Retrofit analysis of the data in Tables 1 and 2 reveals the following information with regard to model based upon X A :

  • A total of 52 out of 59 compounds were classified correctly in both the active and inactive ranges using model based upon X A . The overall accuracy of prediction was found to be 88.13% with regard to CDK2 inhibitory activity.

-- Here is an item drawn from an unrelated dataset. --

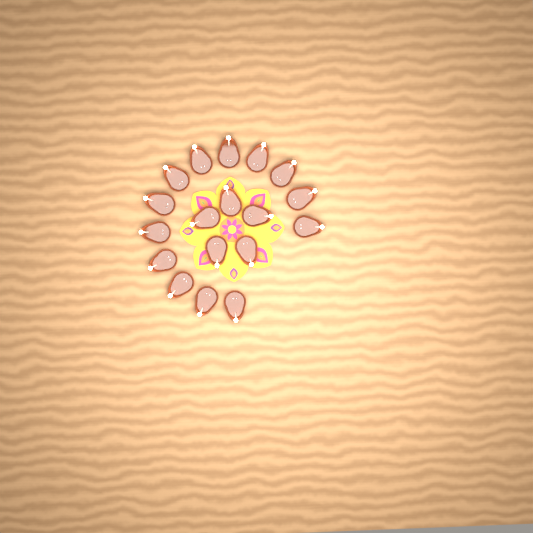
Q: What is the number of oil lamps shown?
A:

  • The active range had X A values of 10.606–12.260. Nine out of 11 analogues in the active range exhibited to CDK2 inhibitory activity.

  • A transitional range with X A values varying from >11.260 to 12.352 was observed indicating a gradual transition from active to upper inactive range and vice versa.

  • The average IC50 value was found to be 2.28 nM for correctly predicted compounds in the active range. This clearly indicates high potency of the active range.

  • Two inactive ranges—a lower inactive range with index values of <10.606 and an upper inactive range with index values of >12.352 were observed. Activity of 43 out of 48 compounds in these inactive ranges was predicted correctly.

Retrofit analysis of the data in Tables 1 and 2 reveals the following information with regard to ξc c:

  • A total of 44 out of 49 compounds were classified correctly in both the active and inactive ranges. The overall accuracy of prediction was found to be 89.79% with regard to CDK2 inhibitory activity.

  • The active range had ξc c values of 864.354–907.513. All five analogues in the active range exhibited CDK2 inhibitory activity.

  • A transitional range with ξc c values varying from 767.648 to <864.354 was observed indicating a gradual transition from active to lower inactive range and vice versa.

  • The average IC50 value was found to be 2.18 nM for correctly predicted compounds in the active range. This clearly indicates high potency of the active range.

  • Two inactive ranges—a lower inactive range with index values of <767.648 and an upper inactive range with index values of >907.513 were observed. Activity of 39 out of 44 compounds in these inactive ranges was predicted correctly.

Conclusion

Investigations reveal significant correlations of all the three-topochemical indices with CDK2 inhibitory activity of indole-2-one derivatives. The overall accuracy of prediction varied from minimum of 88% for model based on χA to a maximum of ~90% for model based on ξ c c. High predictability of the proposed models based upon the topochemical indices offer a vast potential for providing lead structures for the development of potent CDK2 inhibitory agents.